*Provided data*:
┌──

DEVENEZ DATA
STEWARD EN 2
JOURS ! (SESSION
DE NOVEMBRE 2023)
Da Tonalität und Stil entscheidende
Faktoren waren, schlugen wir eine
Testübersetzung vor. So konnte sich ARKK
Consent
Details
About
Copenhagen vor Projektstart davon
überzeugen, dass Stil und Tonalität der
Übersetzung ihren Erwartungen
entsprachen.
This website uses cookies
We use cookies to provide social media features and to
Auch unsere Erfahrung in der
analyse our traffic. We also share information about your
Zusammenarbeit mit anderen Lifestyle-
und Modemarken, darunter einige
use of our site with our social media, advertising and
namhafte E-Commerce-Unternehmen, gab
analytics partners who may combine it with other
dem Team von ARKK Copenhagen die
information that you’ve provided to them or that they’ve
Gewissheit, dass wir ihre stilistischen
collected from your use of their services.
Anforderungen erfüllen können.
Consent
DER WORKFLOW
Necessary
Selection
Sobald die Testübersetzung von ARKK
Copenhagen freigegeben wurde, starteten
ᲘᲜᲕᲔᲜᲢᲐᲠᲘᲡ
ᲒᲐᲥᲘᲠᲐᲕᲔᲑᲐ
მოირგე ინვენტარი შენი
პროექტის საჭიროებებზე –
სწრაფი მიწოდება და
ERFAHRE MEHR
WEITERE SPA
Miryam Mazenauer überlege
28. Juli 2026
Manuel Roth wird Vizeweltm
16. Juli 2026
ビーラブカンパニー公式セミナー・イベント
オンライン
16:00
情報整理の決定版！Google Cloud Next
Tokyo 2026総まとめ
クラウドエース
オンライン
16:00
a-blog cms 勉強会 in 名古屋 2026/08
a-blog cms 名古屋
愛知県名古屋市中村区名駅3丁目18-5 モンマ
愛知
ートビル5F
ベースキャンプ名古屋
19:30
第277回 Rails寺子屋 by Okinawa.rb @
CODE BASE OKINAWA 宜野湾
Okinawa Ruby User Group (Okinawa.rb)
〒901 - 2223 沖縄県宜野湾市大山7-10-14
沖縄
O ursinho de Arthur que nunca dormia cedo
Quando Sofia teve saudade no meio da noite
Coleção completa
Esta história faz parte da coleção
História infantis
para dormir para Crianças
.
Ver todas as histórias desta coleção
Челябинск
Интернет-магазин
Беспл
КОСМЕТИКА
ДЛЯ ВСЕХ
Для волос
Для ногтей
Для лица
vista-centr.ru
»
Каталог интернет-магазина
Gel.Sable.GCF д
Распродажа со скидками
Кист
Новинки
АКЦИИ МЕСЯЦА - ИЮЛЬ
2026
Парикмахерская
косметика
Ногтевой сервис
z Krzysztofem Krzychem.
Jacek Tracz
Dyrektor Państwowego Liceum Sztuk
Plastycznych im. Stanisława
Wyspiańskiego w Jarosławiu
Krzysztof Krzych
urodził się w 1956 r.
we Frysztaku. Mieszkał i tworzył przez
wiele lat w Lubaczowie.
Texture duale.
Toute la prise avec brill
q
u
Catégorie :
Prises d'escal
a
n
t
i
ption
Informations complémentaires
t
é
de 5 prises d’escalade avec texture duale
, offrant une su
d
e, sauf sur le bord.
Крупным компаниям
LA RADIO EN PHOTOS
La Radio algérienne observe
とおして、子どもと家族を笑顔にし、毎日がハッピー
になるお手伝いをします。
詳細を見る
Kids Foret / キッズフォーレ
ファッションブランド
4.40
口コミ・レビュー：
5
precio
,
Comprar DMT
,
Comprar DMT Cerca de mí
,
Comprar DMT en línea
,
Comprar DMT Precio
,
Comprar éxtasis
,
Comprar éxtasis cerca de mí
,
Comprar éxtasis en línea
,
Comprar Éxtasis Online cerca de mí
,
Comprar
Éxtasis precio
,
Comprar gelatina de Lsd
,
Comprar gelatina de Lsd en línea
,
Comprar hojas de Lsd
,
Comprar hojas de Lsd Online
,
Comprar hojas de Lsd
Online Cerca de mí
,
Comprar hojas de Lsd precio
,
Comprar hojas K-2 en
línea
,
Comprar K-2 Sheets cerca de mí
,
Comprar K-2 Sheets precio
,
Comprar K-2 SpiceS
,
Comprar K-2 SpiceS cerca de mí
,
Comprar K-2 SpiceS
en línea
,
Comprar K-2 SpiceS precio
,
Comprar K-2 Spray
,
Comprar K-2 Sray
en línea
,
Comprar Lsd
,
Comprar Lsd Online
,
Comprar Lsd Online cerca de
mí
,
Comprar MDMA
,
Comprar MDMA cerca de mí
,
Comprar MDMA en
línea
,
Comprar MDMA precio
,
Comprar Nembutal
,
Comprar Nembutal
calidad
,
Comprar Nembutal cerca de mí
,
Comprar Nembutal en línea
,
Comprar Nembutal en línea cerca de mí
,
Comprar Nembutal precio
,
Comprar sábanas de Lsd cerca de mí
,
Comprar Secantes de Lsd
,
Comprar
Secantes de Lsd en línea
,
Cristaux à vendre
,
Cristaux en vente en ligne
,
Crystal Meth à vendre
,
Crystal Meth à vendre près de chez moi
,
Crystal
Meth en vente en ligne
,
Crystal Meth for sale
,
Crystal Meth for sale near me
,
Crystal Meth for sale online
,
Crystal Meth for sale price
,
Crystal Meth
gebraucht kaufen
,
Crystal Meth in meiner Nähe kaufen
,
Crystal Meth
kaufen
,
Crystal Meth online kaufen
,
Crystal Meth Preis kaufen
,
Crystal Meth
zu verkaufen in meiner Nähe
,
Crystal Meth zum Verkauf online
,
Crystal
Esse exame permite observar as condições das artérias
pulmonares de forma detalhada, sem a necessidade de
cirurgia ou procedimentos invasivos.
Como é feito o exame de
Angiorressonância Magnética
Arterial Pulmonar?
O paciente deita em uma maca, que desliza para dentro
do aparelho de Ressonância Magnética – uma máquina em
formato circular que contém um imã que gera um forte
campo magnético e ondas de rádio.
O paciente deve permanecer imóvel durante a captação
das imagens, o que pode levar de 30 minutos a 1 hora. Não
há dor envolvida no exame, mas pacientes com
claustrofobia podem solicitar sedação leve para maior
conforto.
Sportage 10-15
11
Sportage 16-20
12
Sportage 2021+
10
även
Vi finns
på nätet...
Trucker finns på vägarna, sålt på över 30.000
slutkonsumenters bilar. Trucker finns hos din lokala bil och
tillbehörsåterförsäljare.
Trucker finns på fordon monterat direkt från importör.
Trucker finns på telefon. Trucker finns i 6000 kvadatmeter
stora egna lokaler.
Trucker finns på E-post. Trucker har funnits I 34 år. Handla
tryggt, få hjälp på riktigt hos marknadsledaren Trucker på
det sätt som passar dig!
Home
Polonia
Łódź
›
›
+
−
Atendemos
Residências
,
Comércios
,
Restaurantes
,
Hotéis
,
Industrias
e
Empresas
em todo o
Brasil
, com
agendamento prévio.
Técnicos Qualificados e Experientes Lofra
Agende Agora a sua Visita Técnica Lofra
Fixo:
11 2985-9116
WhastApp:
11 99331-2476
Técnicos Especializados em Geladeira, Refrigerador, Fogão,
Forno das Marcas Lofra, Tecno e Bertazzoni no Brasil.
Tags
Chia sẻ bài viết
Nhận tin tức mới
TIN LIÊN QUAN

└──

*Try it*: Above are the entries. Output exactly the lines beginning with the line that has "Comprar sábanas de Lsd cerca de mí" and ending with the line that has "tillbehörsåterförsäljare.".

*Response area*:
Comprar sábanas de Lsd cerca de mí
,
Comprar Secantes de Lsd
,
Comprar
Secantes de Lsd en línea
,
Cristaux à vendre
,
Cristaux en vente en ligne
,
Crystal Meth à vendre
,
Crystal Meth à vendre près de chez moi
,
Crystal
Meth en vente en ligne
,
Crystal Meth for sale
,
Crystal Meth for sale near me
,
Crystal Meth for sale online
,
Crystal Meth for sale price
,
Crystal Meth
gebraucht kaufen
,
Crystal Meth in meiner Nähe kaufen
,
Crystal Meth
kaufen
,
Crystal Meth online kaufen
,
Crystal Meth Preis kaufen
,
Crystal Meth
zu verkaufen in meiner Nähe
,
Crystal Meth zum Verkauf online
,
Crystal
Esse exame permite observar as condições das artérias
pulmonares de forma detalhada, sem a necessidade de
cirurgia ou procedimentos invasivos.
Como é feito o exame de
Angiorressonância Magnética
Arterial Pulmonar?
O paciente deita em uma maca, que desliza para dentro
do aparelho de Ressonância Magnética – uma máquina em
formato circular que contém um imã que gera um forte
campo magnético e ondas de rádio.
O paciente deve permanecer imóvel durante a captação
das imagens, o que pode levar de 30 minutos a 1 hora. Não
há dor envolvida no exame, mas pacientes com
claustrofobia podem solicitar sedação leve para maior
conforto.
Sportage 10-15
11
Sportage 16-20
12
Sportage 2021+
10
även
Vi finns
på nätet...
Trucker finns på vägarna, sålt på över 30.000
slutkonsumenters bilar. Trucker finns hos din lokala bil och
tillbehörsåterförsäljare.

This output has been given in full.